Cautions To Employers Considering A Multiemployer Plan
Are you a small employer that has been faced with the possibility of participating in a multiemployer plan for your union employees? If so, before you sign up, you should carefully consider the pros and cons (especially cons!) of such a plan.
What Are Multiemployer Plans?
Multiemployer plans are union plans sponsored by two or more unaffiliated employers based on a common collective bargaining agreement. Most multiemployer collective bargaining agreements provide a cluster of employee benefit plans: pension, health, vacation, holiday, apprenticeship and training. The pension plans sometimes include one or more types of defined contribution plans but usually are centered on a traditional defined benefit pension plan.
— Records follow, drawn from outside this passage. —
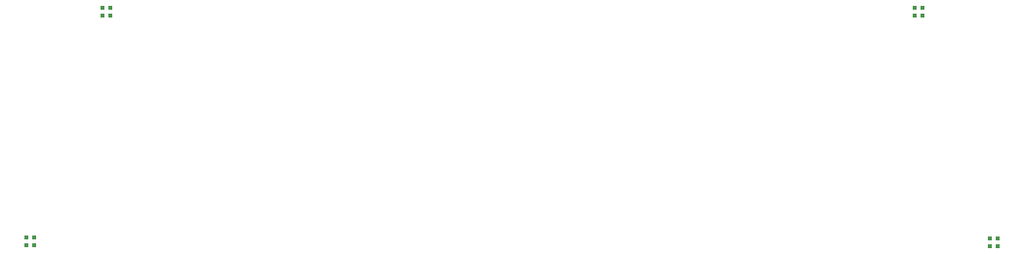
<source format=gbr>
%TF.GenerationSoftware,KiCad,Pcbnew,8.0.2*%
%TF.CreationDate,2024-12-03T00:09:39-08:00*%
%TF.ProjectId,procon_trigger_pcb,70726f63-6f6e-45f7-9472-69676765725f,rev?*%
%TF.SameCoordinates,Original*%
%TF.FileFunction,Paste,Top*%
%TF.FilePolarity,Positive*%
%FSLAX46Y46*%
G04 Gerber Fmt 4.6, Leading zero omitted, Abs format (unit mm)*
G04 Created by KiCad (PCBNEW 8.0.2) date 2024-12-03 00:09:39*
%MOMM*%
%LPD*%
G01*
G04 APERTURE LIST*
%ADD10R,0.370000X0.370000*%
G04 APERTURE END LIST*
D10*
%TO.C,L3*%
X263010000Y-117270000D03*
X263680000Y-117270000D03*
X263680000Y-116600000D03*
X263010000Y-116600000D03*
%TD*%
%TO.C,L4*%
X269565000Y-137270000D03*
X270235000Y-137270000D03*
X270235000Y-136600000D03*
X269565000Y-136600000D03*
%TD*%
%TO.C,L1*%
X185990000Y-137245000D03*
X186660000Y-137245000D03*
X186660000Y-136575000D03*
X185990000Y-136575000D03*
%TD*%
%TO.C,L2*%
X192590000Y-117250000D03*
X193260000Y-117250000D03*
X193260000Y-116580000D03*
X192590000Y-116580000D03*
%TD*%
M02*

</source>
Why (Or Why Not) A Multiemployer Plan?
Employers may be attracted to multiemployer plans by the prospect of obtaining lucrative union work or by the availability of a pool of trained employees who can be employed or laid off as the employer's workload varies. Employers also may be attracted by the prospect of no longer bearing the burden of managing employee benefits for their employees. However, these attractive features can come with significant disadvantages, especially for the small employer. Many employers subscribe to a multiemployer collective bargaining agreement without any awareness of the burdens and disadvantages associated with the multiemployer benefit plans that come with the agreement.
The burden is that the employer will still have to fund the employee benefit plans in which its employees participate by making regular contributions. The main disadvantage is that the smaller employer surrenders control of the employee benefits provided to its employees and the costs of funding those benefits to the union and the largest employers who control the collective bargaining agreement and the employee benefit plans. Control of such matters – plan design, benefits, and funding – lies with the joint labor-management board of trustees, which is usually dominated by the union and the largest sponsoring employers.
The employer is obligated to make regular contributions to the plans, and the board of trustees is required to vigorously enforce that obligation. Payment of those contributions may appear easy during periods when business is good. In tough economic times, however, it is easy to fall into arrears and end up facing a lawsuit, legal fees, and liability, not only for the delinquent contributions, but also for liquidated damages, interest, and the plan's fees and costs.
Underfunded Plans
Even if the small employer has steady union work and keeps current with its contribution obligations, the current underfunded status of the plans may burden the small employer. This may be especially true now, after an earlier period of bullish stock market investments, reduction of employer contribution rates, and the recent downturn in investment earnings or losses. If contribution rates fail to keep up with increases in benefit liabilities, the small employer may keep its contributions current and still find itself burdened with increasing contribution rates to cure the plans' underfunded status. The newly participating employer thus may be burdened by increasing contribution rates intended to cure the underfunding incurred by the participating and larger employers who had failed to keep the plan adequately funded.
This problem has been aggravated by the Pension Protection Act of 2006, which imposed more rigorous requirements that defined benefit plans, including multiemployer plans, take corrective action to restore the plan to adequate funding. The trustees of the plan may be required to impose on the employers either an increased contribution rate or a reduction in benefit options or both. Small employers will have little voice or leverage in any of these decisions. Unfortunately, the recent downturn in the stock market has pushed many formerly adequately funded plans into critical status and the necessity of imposing such corrective measures.
Withdrawal Liability!
The defined benefit plan may present another unanticipated disadvantage – withdrawal liability. A sponsoring employer that partially or fully withdraws from a multiemployer defined benefit plan may be hit with an accelerated obligation to fully fund the benefits accrued under the plan by its employees, resulting in a much larger than normal contribution to the plan for a period of years after withdrawing from the plan.
Future benefits under a multiemployer defined benefit plan are not fully funded as they accrue but are funded by future contributions and trust fund earnings. If the benefits accrued by the employer's employees are not fully funded when a sponsoring employer withdraws, the employer's obligation to fully fund benefits is accelerated.
Withdrawal liability may be triggered, not only by the employer's decision to withdraw from the plan or to terminate the collective bargaining agreement, but also by events beyond the employer's control: a vote by employees to leave the union, a decline of business and lay-off of union employees, closure of the business, a sale of the business, or a merger. Any total cessation of the obligation to contribute will result in an assessment of withdrawal liability. Thus, any merger, acquisition, or sale of a business must be carefully structured to avoid incurring withdrawal liability. Partial withdrawal liability will also be assessed whenever the employer's level of annual contributions substantially declines. Thus, any plan to avoid withdrawal liability by gradually reducing the contribution obligation over a series of years must be carefully managed to avoid triggering partial withdrawal liability.
What To Do?
The small employer should be cautious about signing a multiemployer collective bargaining agreement. The employer should carefully examine the current funding status of the multiemployer plans, the economic prospects for itself and the other participating employers, and whether the gains from participation outweigh the risks and loss of control of benefits and funding that will follow. If the employer finds itself stuck in a cluster of multiemployer plans from which it would like to withdraw, it should consult legal counsel to weigh the options for doing so.